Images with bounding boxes
###

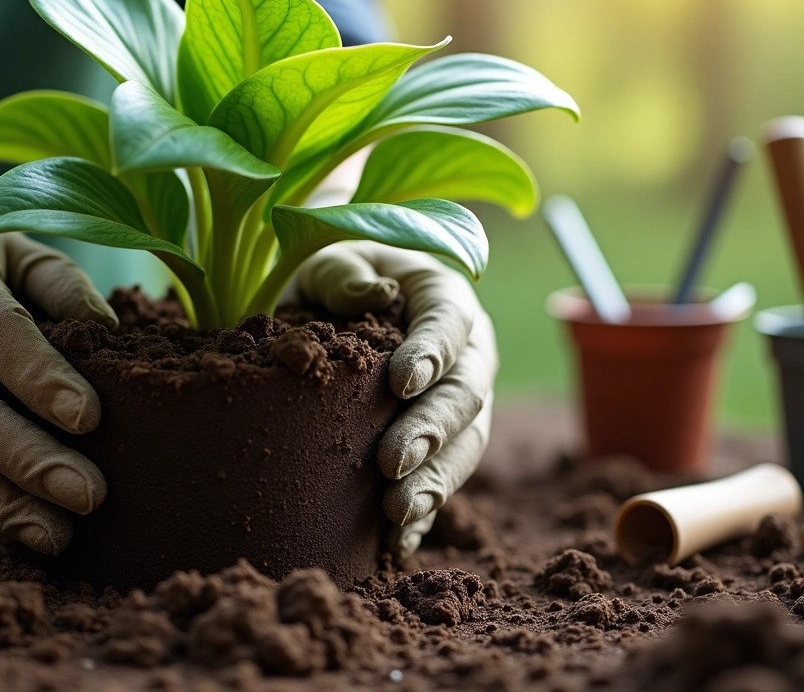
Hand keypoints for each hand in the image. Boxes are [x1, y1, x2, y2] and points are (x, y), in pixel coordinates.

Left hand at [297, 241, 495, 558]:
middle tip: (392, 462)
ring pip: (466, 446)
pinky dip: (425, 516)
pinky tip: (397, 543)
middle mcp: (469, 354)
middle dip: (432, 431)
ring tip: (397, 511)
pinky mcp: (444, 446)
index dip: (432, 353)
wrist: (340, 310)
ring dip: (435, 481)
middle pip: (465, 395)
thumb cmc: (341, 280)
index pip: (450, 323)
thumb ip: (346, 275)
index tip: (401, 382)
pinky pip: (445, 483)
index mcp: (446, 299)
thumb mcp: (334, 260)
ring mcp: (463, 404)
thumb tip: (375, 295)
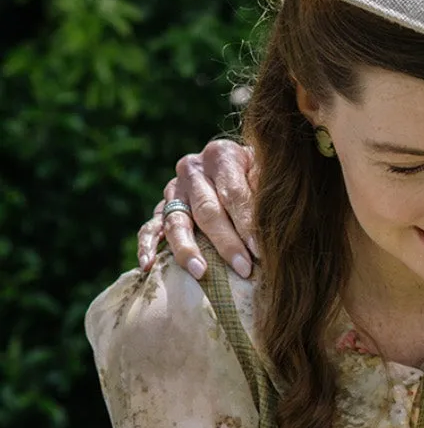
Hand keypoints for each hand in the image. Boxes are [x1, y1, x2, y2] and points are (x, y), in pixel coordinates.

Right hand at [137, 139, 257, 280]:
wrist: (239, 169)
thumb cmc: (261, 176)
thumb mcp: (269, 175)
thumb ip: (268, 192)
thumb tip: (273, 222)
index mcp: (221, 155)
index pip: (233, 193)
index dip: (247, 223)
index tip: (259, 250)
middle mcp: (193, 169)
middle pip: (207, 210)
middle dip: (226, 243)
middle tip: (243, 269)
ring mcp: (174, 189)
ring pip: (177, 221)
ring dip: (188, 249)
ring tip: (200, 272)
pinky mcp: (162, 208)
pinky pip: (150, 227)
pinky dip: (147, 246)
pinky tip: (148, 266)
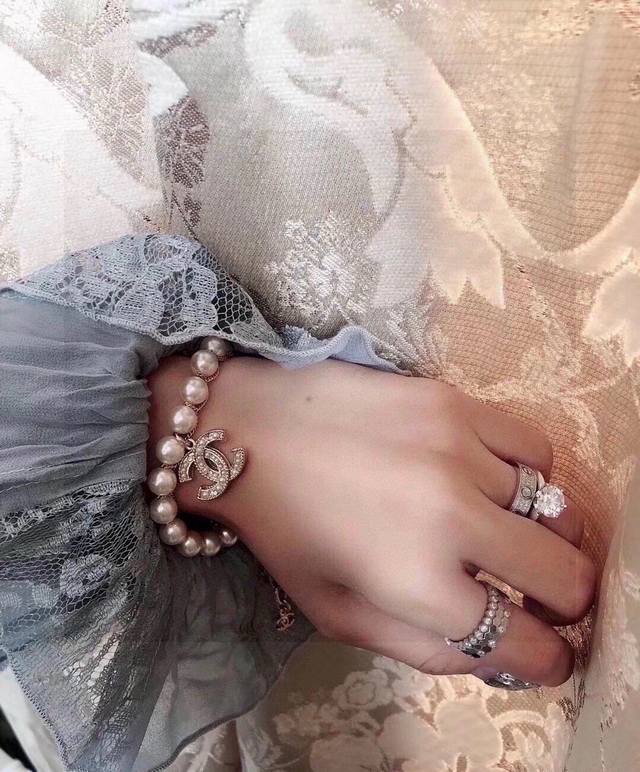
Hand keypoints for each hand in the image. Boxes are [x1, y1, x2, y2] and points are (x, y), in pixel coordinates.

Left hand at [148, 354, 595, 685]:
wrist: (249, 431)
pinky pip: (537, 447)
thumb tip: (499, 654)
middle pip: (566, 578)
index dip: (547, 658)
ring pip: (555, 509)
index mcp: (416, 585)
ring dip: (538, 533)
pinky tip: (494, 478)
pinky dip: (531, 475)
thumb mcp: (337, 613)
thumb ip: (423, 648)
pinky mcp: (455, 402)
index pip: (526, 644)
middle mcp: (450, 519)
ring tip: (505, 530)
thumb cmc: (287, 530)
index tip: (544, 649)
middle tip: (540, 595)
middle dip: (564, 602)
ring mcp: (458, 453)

###

*PROBLEM*
Scan the lines above for the word "pinky" and copy every one where it occurs.

*EXERCISE SOLUTION*
pinky dip: (425, 516)
pinky tip: (397, 543)
pinky mcp: (444, 446)
pinky pip: (445, 483)
pinky mcp: (162, 208)
pinky pip: (150, 227)
pinky dip: (147, 246)
pinky tip: (148, 266)
pinky pip: (537, 447)
pinky tip: (494, 478)
pinky dip: (531, 475)
pinky mcp: (455, 402)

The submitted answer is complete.